Introduction to Neural Compression

Learned neural methods for lossy image compression

Desi R. Ivanova

Last updated on 18 Feb, 2022 7 min read ML

While searching for a research internship in industry, I discovered the exciting and rapidly growing field of neural data compression and decided to summarise what I’ve learned in this blog post.
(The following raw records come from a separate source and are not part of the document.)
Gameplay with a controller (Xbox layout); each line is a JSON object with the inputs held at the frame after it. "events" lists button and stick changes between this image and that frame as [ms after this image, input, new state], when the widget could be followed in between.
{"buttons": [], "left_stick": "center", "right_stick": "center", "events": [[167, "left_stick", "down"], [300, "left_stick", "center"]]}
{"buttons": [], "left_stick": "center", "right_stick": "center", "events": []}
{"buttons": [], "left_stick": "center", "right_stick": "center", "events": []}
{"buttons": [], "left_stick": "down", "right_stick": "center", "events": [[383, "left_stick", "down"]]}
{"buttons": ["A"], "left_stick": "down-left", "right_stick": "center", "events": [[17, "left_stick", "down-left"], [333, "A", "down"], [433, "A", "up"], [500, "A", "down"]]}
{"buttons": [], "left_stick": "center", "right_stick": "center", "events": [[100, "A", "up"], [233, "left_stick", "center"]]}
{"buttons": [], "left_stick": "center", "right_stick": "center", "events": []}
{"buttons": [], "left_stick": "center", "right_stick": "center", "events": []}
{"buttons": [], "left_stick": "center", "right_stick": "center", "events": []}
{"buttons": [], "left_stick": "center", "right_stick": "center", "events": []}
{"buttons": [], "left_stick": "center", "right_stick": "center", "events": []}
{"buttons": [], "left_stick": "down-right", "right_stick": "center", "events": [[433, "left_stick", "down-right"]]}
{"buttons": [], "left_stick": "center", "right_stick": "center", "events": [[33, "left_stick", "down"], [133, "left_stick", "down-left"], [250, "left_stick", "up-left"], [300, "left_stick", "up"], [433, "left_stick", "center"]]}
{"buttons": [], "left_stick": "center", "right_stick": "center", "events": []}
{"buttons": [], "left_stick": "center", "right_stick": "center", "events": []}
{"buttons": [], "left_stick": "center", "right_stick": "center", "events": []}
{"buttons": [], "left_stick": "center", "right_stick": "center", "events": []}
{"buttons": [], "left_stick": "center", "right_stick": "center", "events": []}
Specifically, I’ll give a brief introduction to neural-based approaches for lossy compression, mainly focusing on images, though the methods discussed can be applied to other data modalities too.

The compression pipeline

The typical compression pipeline consists of four components:

Encoding: input image $x$ is passed through an encoder function $\mathcal{E}$, transforming it into a latent representation $z$.
Quantisation: truncate $z$ to discard some of the least significant information.
Entropy coding: losslessly store the truncated latent $\hat{z}$ using some form of entropy coding (e.g. arithmetic coding).
Decoding: the original $x$ is reconstructed as $\hat{x}$, obtained by passing $\hat{z}$ through a decoder function $\mathcal{D}$.

Note that it is the quantization step that makes the compression lossy—the encoder can be a bijective function. We quantify the closeness between the original and the reconstructed image according to some distortion measure $d$, common choice for which is squared error $d(x, \hat{x}) = \lVert x - \hat{x}\rVert^2_2$.

Main components of an image compression pipeline.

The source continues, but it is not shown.